Exercise instructions: Working from the records below, repeat exactly the lines starting at the line that contains "This view is" and ending at the line that contains "blue slipper <box>539,397,630,547</box>", inclusive.

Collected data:
══════

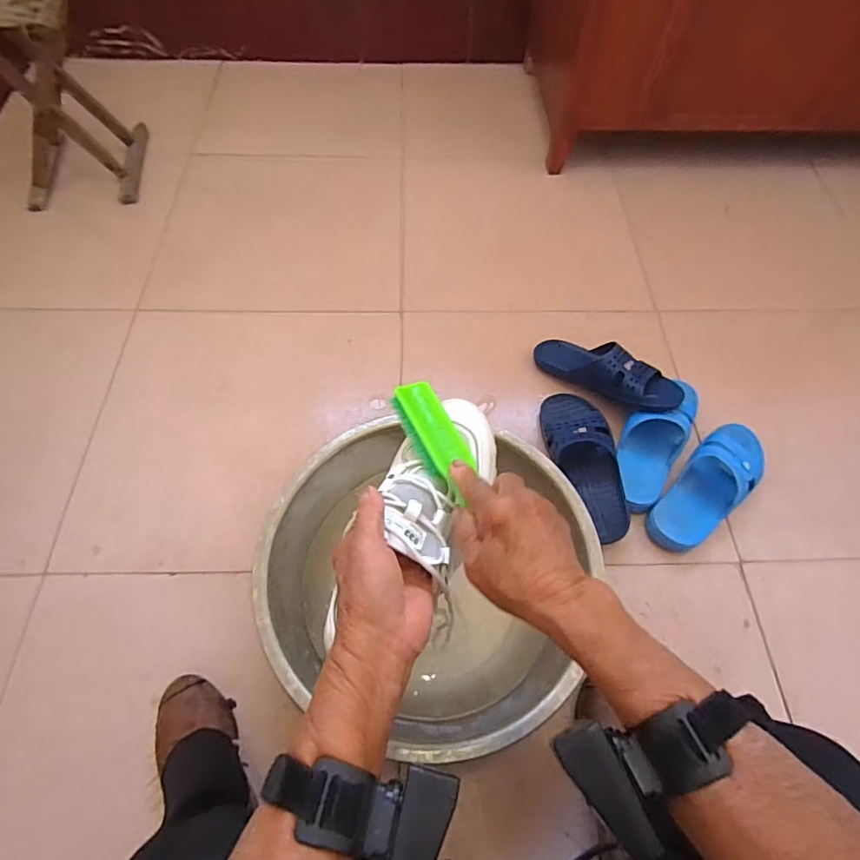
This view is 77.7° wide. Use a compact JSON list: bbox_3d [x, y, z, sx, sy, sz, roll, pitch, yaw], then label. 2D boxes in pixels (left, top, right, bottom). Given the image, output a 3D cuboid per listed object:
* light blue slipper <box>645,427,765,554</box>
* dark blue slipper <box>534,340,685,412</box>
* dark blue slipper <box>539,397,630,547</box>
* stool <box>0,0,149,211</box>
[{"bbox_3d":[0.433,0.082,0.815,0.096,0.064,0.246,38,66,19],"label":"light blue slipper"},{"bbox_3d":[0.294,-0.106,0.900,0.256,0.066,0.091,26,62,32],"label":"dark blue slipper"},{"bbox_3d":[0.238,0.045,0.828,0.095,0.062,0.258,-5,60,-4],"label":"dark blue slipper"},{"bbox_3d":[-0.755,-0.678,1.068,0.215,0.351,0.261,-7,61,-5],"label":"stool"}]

══════

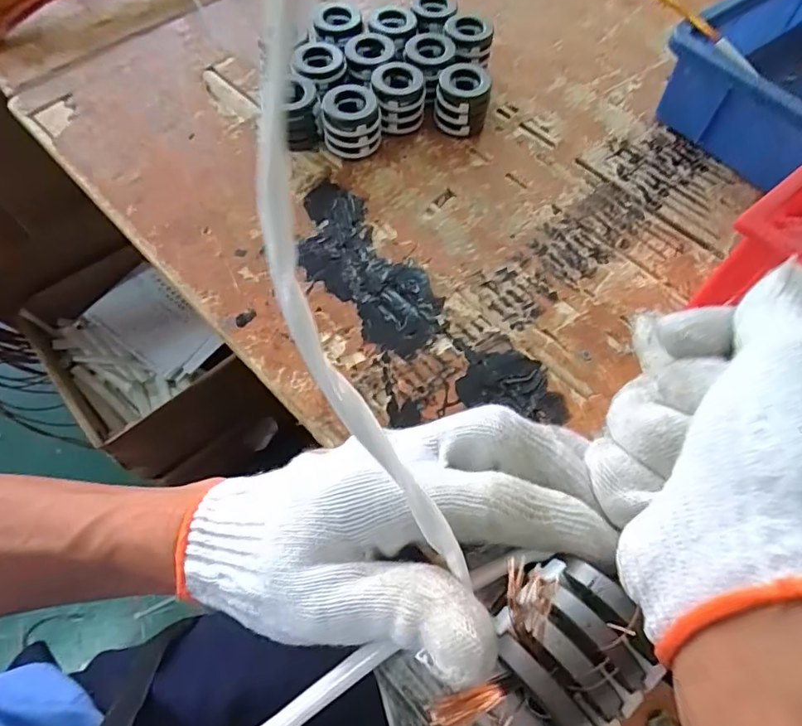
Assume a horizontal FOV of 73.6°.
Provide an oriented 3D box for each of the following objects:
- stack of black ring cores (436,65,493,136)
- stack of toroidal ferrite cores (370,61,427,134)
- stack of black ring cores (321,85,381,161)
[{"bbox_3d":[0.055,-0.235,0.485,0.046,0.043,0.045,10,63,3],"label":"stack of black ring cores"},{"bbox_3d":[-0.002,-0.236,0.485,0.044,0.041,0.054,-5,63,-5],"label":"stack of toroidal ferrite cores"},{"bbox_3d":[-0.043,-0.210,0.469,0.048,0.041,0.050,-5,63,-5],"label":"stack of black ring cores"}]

══════

Response:
This view is 77.7° wide. Use a compact JSON list: bbox_3d [x, y, z, sx, sy, sz, roll, pitch, yaw], then label. 2D boxes in pixels (left, top, right, bottom). Given the image, output a 3D cuboid per listed object:
* light blue slipper <box>645,427,765,554</box>
* dark blue slipper <box>534,340,685,412</box>
* dark blue slipper <box>539,397,630,547</box>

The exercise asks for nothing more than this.